‘Ik hoorde in mijn hoofd werkelijk Staf smeken en daarna huilen van de pijn’

Louis van Dievel, journalist en schrijver van het boek ‘De Pruimelaarstraat’, woonde als kind in dezelfde buurt als de Belgische seriemoordenaar Staf van Eyken. Hij zat op dezelfde school, was lid van dezelfde jeugdbeweging en speelde met hem op straat. In het interview dat we onlangs met hem hebben gehad geeft hij aan hoe hij Staf heeft beleefd als kind, in welke buurt zij opgroeiden en welk effect de misdaden van Staf op het dorp hebben gehad. Op 23 april 2024 is het 50 jaar geleden dat het Assisenproces van Staf van Eyken van start ging. Dit is voor journalist Louis van Dievel aanleiding om een herdruk uit te geven van zijn boek ‘De Pruimelaarstraat’, dat hij in 2006 schreef. ‘De Pruimelaarstraat’ is een roman gebaseerd op gebeurtenissen rondom Staf van Eyken.

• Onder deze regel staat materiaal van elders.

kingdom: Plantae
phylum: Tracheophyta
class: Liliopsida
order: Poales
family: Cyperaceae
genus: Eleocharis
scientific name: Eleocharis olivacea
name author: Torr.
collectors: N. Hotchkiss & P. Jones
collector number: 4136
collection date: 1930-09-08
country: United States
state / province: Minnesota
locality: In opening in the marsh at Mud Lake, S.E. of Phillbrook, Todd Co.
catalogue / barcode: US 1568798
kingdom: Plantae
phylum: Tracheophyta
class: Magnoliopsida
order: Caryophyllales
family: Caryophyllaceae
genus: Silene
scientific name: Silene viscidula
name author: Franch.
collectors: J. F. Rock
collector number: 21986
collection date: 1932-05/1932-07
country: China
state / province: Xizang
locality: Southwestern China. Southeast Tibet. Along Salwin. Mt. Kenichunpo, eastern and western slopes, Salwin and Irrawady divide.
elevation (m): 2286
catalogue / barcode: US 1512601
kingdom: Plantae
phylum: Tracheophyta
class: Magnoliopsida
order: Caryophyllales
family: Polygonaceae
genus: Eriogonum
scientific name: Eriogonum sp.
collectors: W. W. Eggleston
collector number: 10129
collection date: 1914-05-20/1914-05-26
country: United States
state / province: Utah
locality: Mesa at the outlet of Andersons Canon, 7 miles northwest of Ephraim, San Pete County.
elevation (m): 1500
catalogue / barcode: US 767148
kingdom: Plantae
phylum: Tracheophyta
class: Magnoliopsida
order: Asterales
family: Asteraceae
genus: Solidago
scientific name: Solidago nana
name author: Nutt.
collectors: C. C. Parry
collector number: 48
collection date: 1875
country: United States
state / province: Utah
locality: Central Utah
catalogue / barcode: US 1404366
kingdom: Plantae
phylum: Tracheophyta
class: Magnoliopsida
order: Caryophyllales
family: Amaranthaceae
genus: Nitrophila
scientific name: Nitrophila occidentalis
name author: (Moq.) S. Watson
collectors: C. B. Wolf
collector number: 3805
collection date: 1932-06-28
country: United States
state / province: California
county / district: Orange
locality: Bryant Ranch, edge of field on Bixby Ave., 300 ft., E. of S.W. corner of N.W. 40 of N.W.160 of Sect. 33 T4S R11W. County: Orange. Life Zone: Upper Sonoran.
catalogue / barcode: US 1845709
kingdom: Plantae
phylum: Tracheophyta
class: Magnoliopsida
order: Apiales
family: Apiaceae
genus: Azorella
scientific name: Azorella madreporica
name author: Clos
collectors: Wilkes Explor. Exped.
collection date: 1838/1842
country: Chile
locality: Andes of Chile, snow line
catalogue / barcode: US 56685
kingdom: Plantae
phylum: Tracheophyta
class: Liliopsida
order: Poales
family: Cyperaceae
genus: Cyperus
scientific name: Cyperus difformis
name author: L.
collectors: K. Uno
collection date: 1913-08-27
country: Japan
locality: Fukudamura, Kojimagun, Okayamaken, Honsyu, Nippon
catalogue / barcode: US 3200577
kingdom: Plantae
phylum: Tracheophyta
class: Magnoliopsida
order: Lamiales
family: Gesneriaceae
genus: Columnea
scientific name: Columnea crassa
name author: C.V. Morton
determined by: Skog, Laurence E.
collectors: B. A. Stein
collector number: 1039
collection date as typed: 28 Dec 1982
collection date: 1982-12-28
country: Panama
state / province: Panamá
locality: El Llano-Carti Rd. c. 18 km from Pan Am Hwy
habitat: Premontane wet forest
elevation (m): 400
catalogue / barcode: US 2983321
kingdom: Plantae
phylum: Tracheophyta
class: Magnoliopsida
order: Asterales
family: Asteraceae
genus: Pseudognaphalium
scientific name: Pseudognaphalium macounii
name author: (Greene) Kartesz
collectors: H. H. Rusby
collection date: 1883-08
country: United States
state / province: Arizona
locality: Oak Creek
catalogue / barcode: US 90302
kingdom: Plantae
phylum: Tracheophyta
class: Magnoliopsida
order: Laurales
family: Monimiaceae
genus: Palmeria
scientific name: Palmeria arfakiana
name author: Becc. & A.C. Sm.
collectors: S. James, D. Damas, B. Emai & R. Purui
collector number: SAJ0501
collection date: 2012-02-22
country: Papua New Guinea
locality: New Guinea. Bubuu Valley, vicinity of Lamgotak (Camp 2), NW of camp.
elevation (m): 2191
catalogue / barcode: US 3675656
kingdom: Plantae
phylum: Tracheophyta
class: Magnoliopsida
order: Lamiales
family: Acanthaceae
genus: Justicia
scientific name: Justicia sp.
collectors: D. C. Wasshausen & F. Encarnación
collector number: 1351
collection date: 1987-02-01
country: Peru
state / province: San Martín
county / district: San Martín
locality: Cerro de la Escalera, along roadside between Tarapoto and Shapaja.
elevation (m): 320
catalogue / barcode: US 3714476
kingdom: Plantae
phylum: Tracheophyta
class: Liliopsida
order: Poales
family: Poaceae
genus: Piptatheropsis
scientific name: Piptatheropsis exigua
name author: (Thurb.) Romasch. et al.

U bent opgegroeid in dezelfde buurt als Staf van Eyken. Kunt u de buurt beschrijven? Kende u Staf als kind en speelde u met hem? Hoe was Staf als kind en hoe heeft u dat beleefd?

De buurt werd en wordt ‘De Putsesteenweg’ genoemd, naar de provinciale weg die van Mechelen naar Heist-op-den- Berg loopt.

Roman Louis van Dievel ‘De Pruimelaarstraat’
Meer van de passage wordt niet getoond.